# NCT Failure



## johnnygman (21 Sep 2010)

Hi

A Family member has a 98  Nisan Almera which is out of NCT
The NCT test was all clear bar one issue, which resulted in a fail for Transmission CV boot failure as this was aparently cut.
Does anyone know roughly how much this would be to repair as I was going to try my local garage and just wanted to know what kind of estimate I should be considering..

Any help welcome

Thanks


----------



## joeysully (21 Sep 2010)

Well its a rubber boot that covers the CV joint. It doesnt cost much couple of euro, but its a good hours labour to fit. Also as the boot has split the CV joint grease may be contaminated with dirt and may need to be replaced also. 
They are about 35-50€. It could be removed and cleaned very well but also. 

As a CHEAP fix you can buy DIY boot replacement kits on ebay 
[broken link removed]

They can be fitted easily enough but your better off getting the job done properly.


----------



## johnnygman (21 Sep 2010)

Thanks for that Joey, I just went and rang the guy in local garage and he said would do it for about 50-60 euro  so I thought that was fair and went with it, as didnt want to be messing around.

● Exercise instructions
• 1. Write out the forum thread on the NCT failure again, word for word and in full.
• 2. From the entries, copy out the lines between the line holding "pose: elev=55.5 azim=269.7" and the line holding "Dot at: (269, 329)", inclusive, and nothing else.
The forum thread and the entries that follow it have nothing to do with each other.

● Data

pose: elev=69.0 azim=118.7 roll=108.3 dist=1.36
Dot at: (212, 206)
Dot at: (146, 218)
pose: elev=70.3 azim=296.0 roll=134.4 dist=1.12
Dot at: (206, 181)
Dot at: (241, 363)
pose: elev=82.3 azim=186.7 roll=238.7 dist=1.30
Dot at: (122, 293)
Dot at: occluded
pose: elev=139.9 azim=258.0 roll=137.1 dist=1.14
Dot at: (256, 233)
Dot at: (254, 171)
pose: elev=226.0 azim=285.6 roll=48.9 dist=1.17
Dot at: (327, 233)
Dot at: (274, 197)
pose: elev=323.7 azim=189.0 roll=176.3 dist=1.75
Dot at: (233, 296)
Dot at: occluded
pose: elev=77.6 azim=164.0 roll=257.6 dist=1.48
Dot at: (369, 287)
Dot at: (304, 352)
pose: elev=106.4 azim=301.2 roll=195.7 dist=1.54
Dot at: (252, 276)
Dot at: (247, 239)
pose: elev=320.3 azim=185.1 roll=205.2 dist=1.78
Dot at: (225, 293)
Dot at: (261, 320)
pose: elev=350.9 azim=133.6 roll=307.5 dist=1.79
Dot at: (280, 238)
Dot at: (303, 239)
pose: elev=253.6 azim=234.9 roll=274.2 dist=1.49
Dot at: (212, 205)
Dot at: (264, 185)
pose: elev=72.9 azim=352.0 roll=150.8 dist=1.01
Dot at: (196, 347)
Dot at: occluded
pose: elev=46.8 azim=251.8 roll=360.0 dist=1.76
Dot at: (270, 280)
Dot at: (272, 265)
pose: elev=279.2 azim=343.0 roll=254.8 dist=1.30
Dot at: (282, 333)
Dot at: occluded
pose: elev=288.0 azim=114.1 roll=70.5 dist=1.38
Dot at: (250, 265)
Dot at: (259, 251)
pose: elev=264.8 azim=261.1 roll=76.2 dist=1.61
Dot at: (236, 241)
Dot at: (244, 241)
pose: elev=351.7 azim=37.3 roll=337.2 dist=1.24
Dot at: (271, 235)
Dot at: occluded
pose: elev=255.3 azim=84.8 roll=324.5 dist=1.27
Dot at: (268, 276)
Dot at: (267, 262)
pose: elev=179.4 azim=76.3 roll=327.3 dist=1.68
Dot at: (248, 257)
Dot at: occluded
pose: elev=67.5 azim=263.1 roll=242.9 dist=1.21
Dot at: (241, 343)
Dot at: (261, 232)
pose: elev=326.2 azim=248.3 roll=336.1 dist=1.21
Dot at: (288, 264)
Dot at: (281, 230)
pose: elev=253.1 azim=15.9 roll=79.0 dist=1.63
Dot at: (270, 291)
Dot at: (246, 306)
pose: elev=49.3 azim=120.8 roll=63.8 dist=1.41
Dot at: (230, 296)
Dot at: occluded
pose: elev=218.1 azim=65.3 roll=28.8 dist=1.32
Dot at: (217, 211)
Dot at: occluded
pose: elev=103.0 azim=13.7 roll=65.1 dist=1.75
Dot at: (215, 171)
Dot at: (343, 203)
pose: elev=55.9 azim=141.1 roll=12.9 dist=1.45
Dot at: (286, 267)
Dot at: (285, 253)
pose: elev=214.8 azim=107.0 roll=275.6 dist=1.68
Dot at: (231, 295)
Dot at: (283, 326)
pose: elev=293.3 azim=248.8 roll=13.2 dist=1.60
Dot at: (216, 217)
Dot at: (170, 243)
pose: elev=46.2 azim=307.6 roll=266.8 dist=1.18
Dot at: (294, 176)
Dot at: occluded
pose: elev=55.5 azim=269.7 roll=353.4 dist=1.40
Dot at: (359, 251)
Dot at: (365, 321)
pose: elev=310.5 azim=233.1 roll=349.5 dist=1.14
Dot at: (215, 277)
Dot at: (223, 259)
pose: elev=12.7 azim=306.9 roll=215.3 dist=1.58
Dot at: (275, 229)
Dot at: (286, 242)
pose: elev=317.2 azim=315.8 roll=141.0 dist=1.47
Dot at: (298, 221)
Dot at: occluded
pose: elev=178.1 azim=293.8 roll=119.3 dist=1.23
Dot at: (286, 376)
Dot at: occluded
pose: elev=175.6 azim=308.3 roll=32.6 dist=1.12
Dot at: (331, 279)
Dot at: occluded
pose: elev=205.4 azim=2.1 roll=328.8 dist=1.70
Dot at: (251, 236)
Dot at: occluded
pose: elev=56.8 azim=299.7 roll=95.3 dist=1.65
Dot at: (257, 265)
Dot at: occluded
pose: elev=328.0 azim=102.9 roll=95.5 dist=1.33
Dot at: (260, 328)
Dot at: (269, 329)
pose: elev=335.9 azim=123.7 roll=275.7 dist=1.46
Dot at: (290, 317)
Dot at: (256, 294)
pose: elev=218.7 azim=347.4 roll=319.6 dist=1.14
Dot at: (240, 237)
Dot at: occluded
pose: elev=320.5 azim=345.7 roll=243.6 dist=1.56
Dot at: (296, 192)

● Response list
• 1.
# NCT Failure



## johnnygman (21 Sep 2010)

Hi

A Family member has a 98  Nisan Almera which is out of NCT
The NCT test was all clear bar one issue, which resulted in a fail for Transmission CV boot failure as this was aparently cut.
Does anyone know roughly how much this would be to repair as I was going to try my local garage and just wanted to know what kind of estimate I should be considering..

Any help welcome

Thanks


----------



## joeysully (21 Sep 2010)

Well its a rubber boot that covers the CV joint. It doesnt cost much couple of euro, but its a good hours labour to fit. Also as the boot has split the CV joint grease may be contaminated with dirt and may need to be replaced also. 
They are about 35-50€. It could be removed and cleaned very well but also. 

As a CHEAP fix you can buy DIY boot replacement kits on ebay 
[broken link removed]

They can be fitted easily enough but your better off getting the job done properly.


----------



## johnnygman (21 Sep 2010)

Thanks for that Joey, I just went and rang the guy in local garage and he said would do it for about 50-60 euro  so I thought that was fair and went with it, as didnt want to be messing around.

• 2.
pose: elev=55.5 azim=269.7 roll=353.4 dist=1.40
Dot at: (359, 251)
Dot at: (365, 321)
pose: elev=310.5 azim=233.1 roll=349.5 dist=1.14
Dot at: (215, 277)
Dot at: (223, 259)
pose: elev=12.7 azim=306.9 roll=215.3 dist=1.58
Dot at: (275, 229)
Dot at: (286, 242)
pose: elev=317.2 azim=315.8 roll=141.0 dist=1.47
Dot at: (298, 221)
Dot at: occluded
pose: elev=178.1 azim=293.8 roll=119.3 dist=1.23
Dot at: (286, 376)
Dot at: occluded
pose: elev=175.6 azim=308.3 roll=32.6 dist=1.12
Dot at: (331, 279)
Dot at: occluded
pose: elev=205.4 azim=2.1 roll=328.8 dist=1.70
Dot at: (251, 236)
Dot at: occluded
pose: elev=56.8 azim=299.7 roll=95.3 dist=1.65
Dot at: (257, 265)
Dot at: occluded
pose: elev=328.0 azim=102.9 roll=95.5 dist=1.33
Dot at: (260, 328)
Dot at: (269, 329)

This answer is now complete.